2016 will be nothing more than a development year for Renault, especially with two new race drivers (one of whom was decided very late in the day). The most impressive thing to note from their team launch is the talent within their junior ranks and their team principal – Frederic Vasseur – the man behind the incredible success which ART has shown in the junior categories.
Results shouldn’t be expected immediately, but on paper the Renault F1 2016 driver line-up could produce something interesting on the track. This is quite clearly a long-term project and this time, they appear to be in it for the long haul.
2014-2015: McLaren (race then test driver)

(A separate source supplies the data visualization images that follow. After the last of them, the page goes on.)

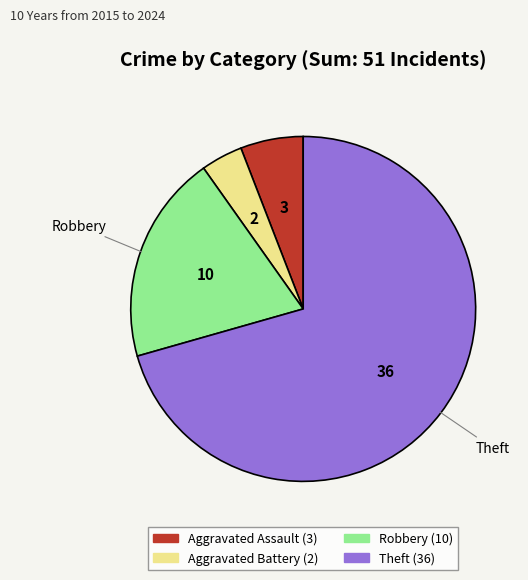

Is there any slice that represents more than half of the pie?

Yes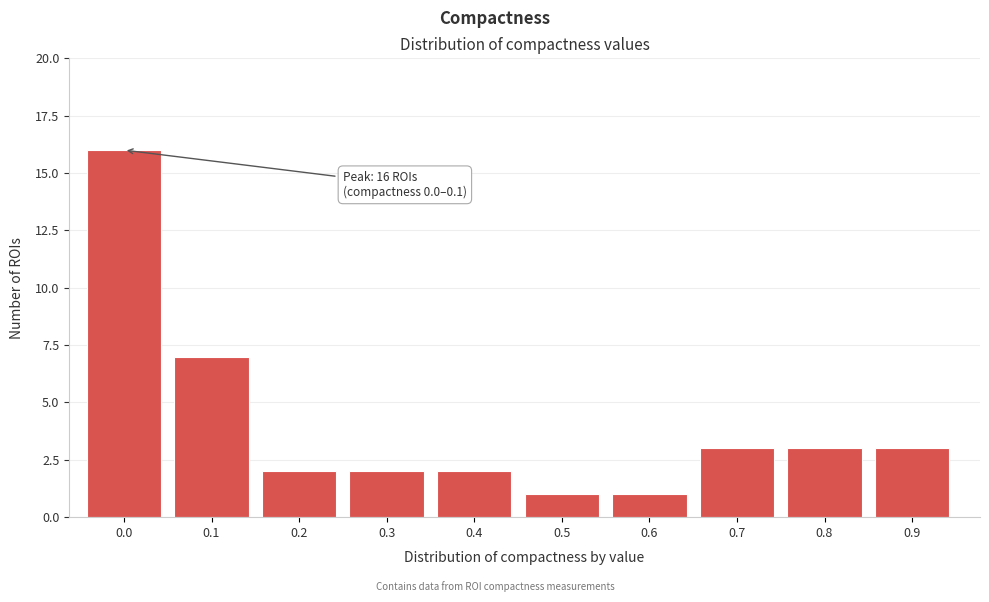

Reading left to right, extract all data points from this chart.

0.0=16	0.1=7	0.2=2	0.3=2	0.4=2	0.5=1	0.6=1	0.7=3	0.8=3	0.9=3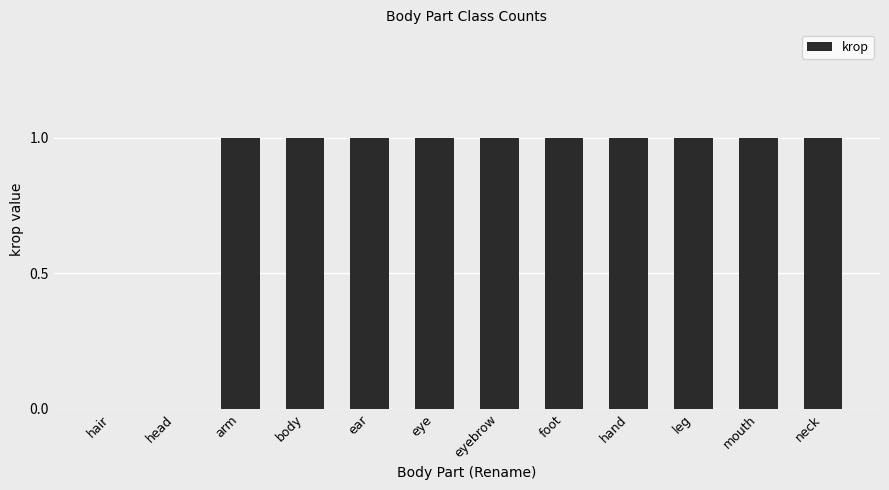

What is the change in value from hair to arm?

+1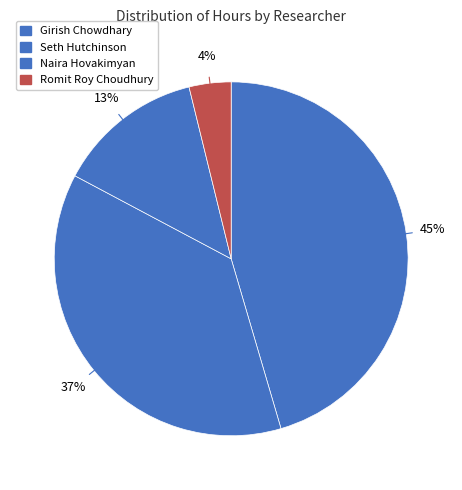

How many segments does this pie chart have?

4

2013 Formula Renault 3.5 champion
Arguably harshly axed from McLaren’s race seat for 2015 and then axed again before last year was out, Magnussen has been given a very unlikely second lease of life in F1, having tested a DTM car, a LMP1 car as well as evaluating options in IndyCar. After Pastor Maldonado’s contract was null and void after PDVSA failed to pay Renault, the team opted to go with Magnussen. A year on the side-lines would not have done the Dane much good, but he seems more determined than ever to produce something special as he did in his first ever F1 race by standing on the podium. It is difficult to remember that Magnussen is just 23, so should he have a good relationship with Renault, he may be a part of the team for a long time, and being part of a factory team in F1 in the current era is vital to achieving results.
2015: Lotus (test driver)
2014 GP2 Series champion
Following Romain Grosjean’s departure from the team to Haas, reserve driver Jolyon Palmer’s signing was certainly the logical, sensible and obvious option – albeit there being arguably better drivers around. Palmer is the most recent GP2 champion to date to secure a F1 seat and the first since his predecessor Grosjean, although Palmer took four seasons to achieve the feat. Palmer already knows the majority of the circuits he will be running this year having driven in many of the FP1 sessions last year (all in place of Grosjean). Out of the three rookies in the field, Palmer is arguably the best prepared and should be up to speed quickly. However he too has not raced in a year, so he might be a bit rusty in that area.
Renault has been far from the most reliable team in testing. Whilst Magnussen completed many laps, Palmer seemed to be plagued with issues during his time in the car. The car did however deliver a solid amount of miles in testing and that is certainly a positive for the manufacturer. Their lap times were solid if unspectacular, although Magnussen flirted with the top of the timesheets on a couple of occasions.
What happens in 2016 does not really matter too much to Renault. It is clear that with relatively inexperienced drivers, some inexperienced personnel and a clear shift in the design of the car and power unit that this is a long-term project. This will be nothing more than a building year for the team, but with the resources they inherited from Lotus, they should be soundly in the midfield. However, I feel that other teams will have made significantly larger steps over the winter, so Renault might finish in eighth.